- [About this task] Write out the data in full, exactly as shown.

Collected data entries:
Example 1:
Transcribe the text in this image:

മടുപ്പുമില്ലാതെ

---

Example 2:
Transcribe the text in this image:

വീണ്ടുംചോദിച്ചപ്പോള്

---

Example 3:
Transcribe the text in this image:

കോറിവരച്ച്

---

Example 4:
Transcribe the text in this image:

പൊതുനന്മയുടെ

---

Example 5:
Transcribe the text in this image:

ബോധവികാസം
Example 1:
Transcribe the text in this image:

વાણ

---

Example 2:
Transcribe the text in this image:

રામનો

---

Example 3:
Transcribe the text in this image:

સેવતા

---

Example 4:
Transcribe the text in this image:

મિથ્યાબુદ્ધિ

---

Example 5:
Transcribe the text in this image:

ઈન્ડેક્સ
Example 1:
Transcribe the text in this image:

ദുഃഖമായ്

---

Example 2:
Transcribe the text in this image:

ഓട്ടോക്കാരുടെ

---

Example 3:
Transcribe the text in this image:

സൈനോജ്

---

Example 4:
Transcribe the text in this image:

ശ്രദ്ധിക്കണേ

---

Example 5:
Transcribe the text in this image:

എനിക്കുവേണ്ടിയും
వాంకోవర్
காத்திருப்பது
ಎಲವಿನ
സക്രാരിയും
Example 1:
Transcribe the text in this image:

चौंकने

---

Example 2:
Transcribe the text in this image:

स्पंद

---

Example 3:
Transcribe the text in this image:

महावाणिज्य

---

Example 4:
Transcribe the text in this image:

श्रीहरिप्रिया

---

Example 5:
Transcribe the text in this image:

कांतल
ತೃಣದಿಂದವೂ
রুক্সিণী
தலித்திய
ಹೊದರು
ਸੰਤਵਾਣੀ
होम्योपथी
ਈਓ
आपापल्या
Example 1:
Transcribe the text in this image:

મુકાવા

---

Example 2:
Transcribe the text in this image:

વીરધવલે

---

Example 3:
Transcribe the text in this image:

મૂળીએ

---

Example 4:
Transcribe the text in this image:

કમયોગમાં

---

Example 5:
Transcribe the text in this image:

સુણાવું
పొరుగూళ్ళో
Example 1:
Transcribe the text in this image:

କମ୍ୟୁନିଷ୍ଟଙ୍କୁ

- [Answer area]
Example 1:
Transcribe the text in this image:

മടുപ്പുമില്ലാതെ

---

Example 2:
Transcribe the text in this image:

വീണ്ടുംചോദിച്ചപ്പോള്

---

Example 3:
Transcribe the text in this image:

കോറിവരച്ച്

---

Example 4:
Transcribe the text in this image:

പൊതുനന്മയുടെ

---

Example 5:
Transcribe the text in this image:

ബോധവികാസം
Example 1:
Transcribe the text in this image:

વાણ

---

Example 2:
Transcribe the text in this image:

રામનો

---

Example 3:
Transcribe the text in this image:

સેવતા

---

Example 4:
Transcribe the text in this image:

મિથ્યાબુદ્ધિ

---

Example 5:
Transcribe the text in this image:

ઈન્ડેક્સ
Example 1:
Transcribe the text in this image:

ദുഃഖമായ്

---

Example 2:
Transcribe the text in this image:

ഓട്ടോക്കാരുടെ

---

Example 3:
Transcribe the text in this image:

സൈനോജ്

---

Example 4:
Transcribe the text in this image:

ശ്രദ്ധിക്കണേ

---

Example 5:
Transcribe the text in this image:

എനിക്കുവേണ്ടിയും
వాంకోవర్
காத்திருப்பது
ಎಲವಿನ
സക്രാരിയും
Example 1:
Transcribe the text in this image:

चौंकने

---

Example 2:
Transcribe the text in this image:

स्पंद

---

Example 3:
Transcribe the text in this image:

महावाणिज्य

---

Example 4:
Transcribe the text in this image:

श्रीहरिप्रिया

---

Example 5:
Transcribe the text in this image:

कांतल
ತೃಣದಿಂದವೂ
রুক্সিণী
தலித்திய
ಹೊದರು
ਸੰਤਵਾਣੀ
होम्योपथी
ਈਓ
आपापल्या
Example 1:
Transcribe the text in this image:

મુકાવા

---

Example 2:
Transcribe the text in this image:

વીરધવલે

---

Example 3:
Transcribe the text in this image:

મૂળીએ

---

Example 4:
Transcribe the text in this image:

કમયોગમાં

---

Example 5:
Transcribe the text in this image:

સુણાવું
పొరుగూళ్ళో
Example 1:
Transcribe the text in this image:

କମ୍ୟୁନିଷ୍ଟଙ୍କୁ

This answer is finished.